- _What you need to do_
Only lines holding the word "xlab" should be copied from the material.

- _Input_

Segment Open

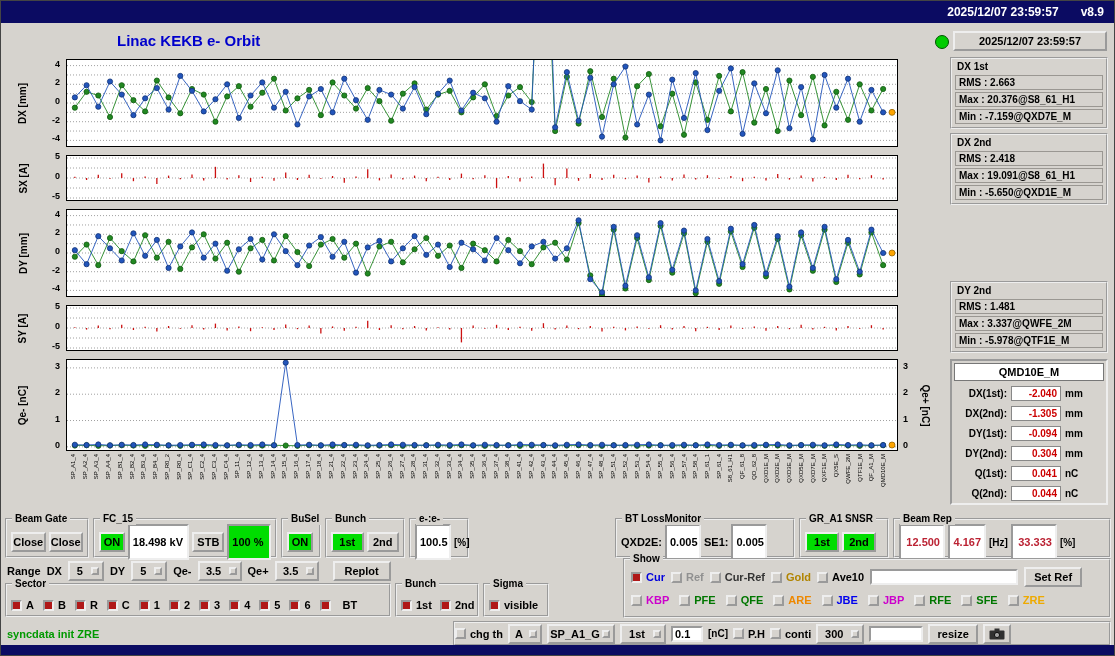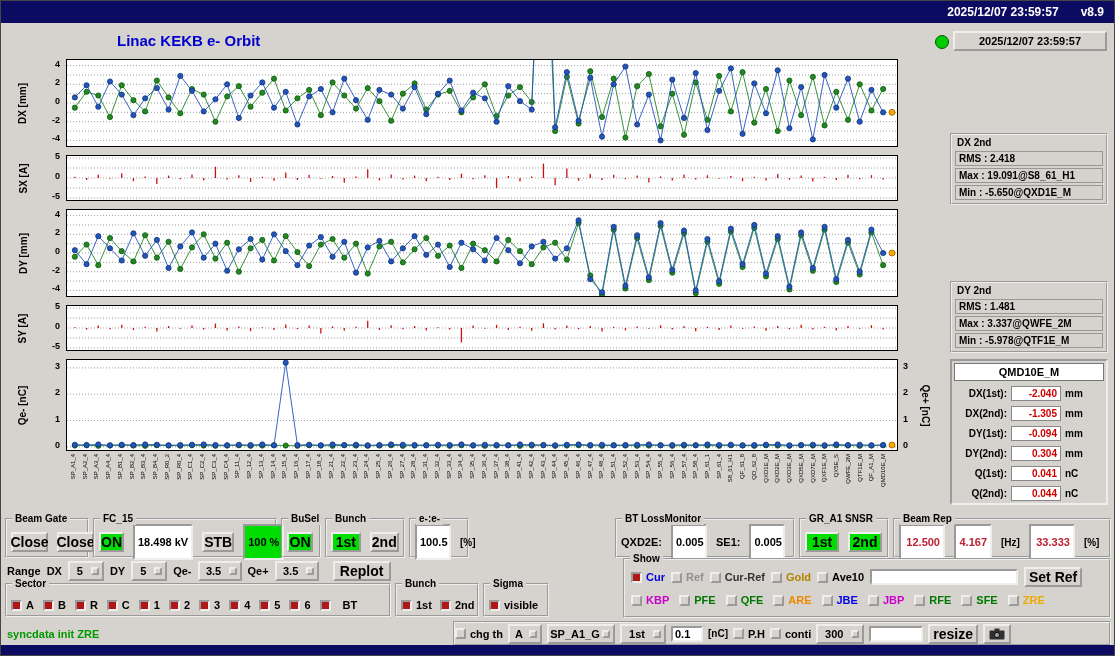--- a/index.html
+++ b/index.html
@@ -23,23 +23,23 @@
 .xlab{position:absolute;top:1px;writing-mode:vertical-rl;transform:rotate(180deg);font-size:6px;line-height:6px;white-space:nowrap;}
 .statgroup{position:absolute;left:949px;width:158px;border:2px groove #eee;padding:1px 3px 3px;background:#d6d3ce;}
 .sg-title{font-size:10px;font-weight:700;padding:1px 0 1px 2px;}
 .sg-line{font-size:10px;font-weight:700;border:1px solid #9a9792;padding:1px 3px;margin-top:2px;background:#d6d3ce;white-space:nowrap;overflow:hidden;}
 #monitor{position:absolute;left:949px;top:358px;width:158px;height:146px;border:2px inset #eee;background:#d6d3ce;}
 #mon-title{height:18px;margin:2px;background:#fff;border:1px solid #777;display:flex;align-items:center;justify-content:center;font-weight:700;font-size:11px;}
 .mrow{display:flex;align-items:center;height:20px;padding:0 3px;gap:4px;}
 .mlabel{width:52px;text-align:right;font-size:10px;font-weight:700;}
 .mval{width:50px;height:15px;background:#fff;border:1px solid #888;display:flex;align-items:center;justify-content:flex-end;padding:0 3px;font-size:10px;font-weight:700;color:#cc0000;text-align:right;}
 .munit{font-size:10px;font-weight:700;}
-.lframe{position:absolute;border:2px groove #eee;display:flex;align-items:center;gap:9px;padding:10px 4px 2px;}
+.lframe{position:absolute;border:2px groove #eee;display:flex;align-items:center;gap:3px;padding:10px 4px 2px;}
 .cap{position:absolute;top:-8px;left:5px;background:#d6d3ce;padding:0 3px;font-size:10px;font-weight:700;line-height:13px;}
-.btn{display:flex;align-items:center;justify-content:center;background:#d6d3ce;border:2px outset #eee;font-size:14px;font-weight:700;cursor:pointer;white-space:nowrap;}
+.btn{display:flex;align-items:center;justify-content:center;background:#d6d3ce;border:2px outset #eee;font-size:11px;font-weight:700;cursor:pointer;white-space:nowrap;}
 .btn.green{background:#00dd00;}
 .entry{display:flex;align-items:center;background:#fff;border:2px inset #eee;font-size:11px;font-weight:700;padding:16px 3px;white-space:nowrap;}
 .entry.green{background:#00dd00;}
 .entry.redval{color:#bb2233;justify-content:flex-end;}
 input.entry-input{background:#fff;border:2px inset #eee;font:700 11px "Liberation Sans",sans-serif;padding:0 2px;}
 .opt{position:relative;display:flex;align-items:center;justify-content:center;background:#d6d3ce;border:2px outset #eee;font-size:11px;font-weight:700;height:20px;padding-right:12px;cursor:pointer;}
 .opt .ind{position:absolute;right:3px;top:50%;margin-top:-4px;width:8px;height:8px;border:2px outset #eee;background:#d6d3ce;}
 .cbitem{display:inline-flex;align-items:center;gap:4px;font-size:11px;font-weight:700;cursor:pointer;white-space:nowrap;}
 .cb{width:11px;height:11px;border:2px outset #eee;background:#d6d3ce;flex:none;}
 .cb.on{background:var(--check-on,#b01818);border-style:inset;}
@@ -812,20 +812,26 @@
       <span class="xlab" style="left: 731.929px;">QXD5E_M</span>
       <span class="xlab" style="left: 743.671px;">QXD7E_M</span>
       <span class="xlab" style="left: 755.414px;">QXF1E_M</span>
       <span class="xlab" style="left: 767.157px;">QX5E_S</span>
       <span class="xlab" style="left: 778.9px;">QWFE_2M</span>
       <span class="xlab" style="left: 790.643px;">QTF1E_M</span>
       <span class="xlab" style="left: 802.386px;">QF_A1_M</span>
       <span class="xlab" style="left: 814.129px;">QMD10E_M</span>
     </div>
 
+  <div class="statgroup" style="top:56px">
+    <div class="sg-title">DX 1st</div>
+    <div class="sg-line">RMS : 2.663</div>
+    <div class="sg-line">Max : 20.376@S8_61_H1</div>
+    <div class="sg-line">Min : -7.159@QXD7E_M</div>
+  </div>
   <div class="statgroup" style="top:132px">
     <div class="sg-title">DX 2nd</div>
     <div class="sg-line">RMS : 2.418</div>
     <div class="sg-line">Max : 19.091@S8_61_H1</div>
     <div class="sg-line">Min : -5.650@QXD1E_M</div>
   </div>
   <div class="statgroup" style="top:280px">
     <div class="sg-title">DY 2nd</div>
     <div class="sg-line">RMS : 1.481</div>
     <div class="sg-line">Max : 3.337@QWFE_2M</div>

Segment Closed

- _Output for this exercise_
 .xlab{position:absolute;top:1px;writing-mode:vertical-rl;transform:rotate(180deg);font-size:6px;line-height:6px;white-space:nowrap;}
       <span class="xlab" style="left: 731.929px;">QXD5E_M</span>
       <span class="xlab" style="left: 743.671px;">QXD7E_M</span>
       <span class="xlab" style="left: 755.414px;">QXF1E_M</span>
       <span class="xlab" style="left: 767.157px;">QX5E_S</span>
       <span class="xlab" style="left: 778.9px;">QWFE_2M</span>
       <span class="xlab" style="left: 790.643px;">QTF1E_M</span>
       <span class="xlab" style="left: 802.386px;">QF_A1_M</span>
       <span class="xlab" style="left: 814.129px;">QMD10E_M</span>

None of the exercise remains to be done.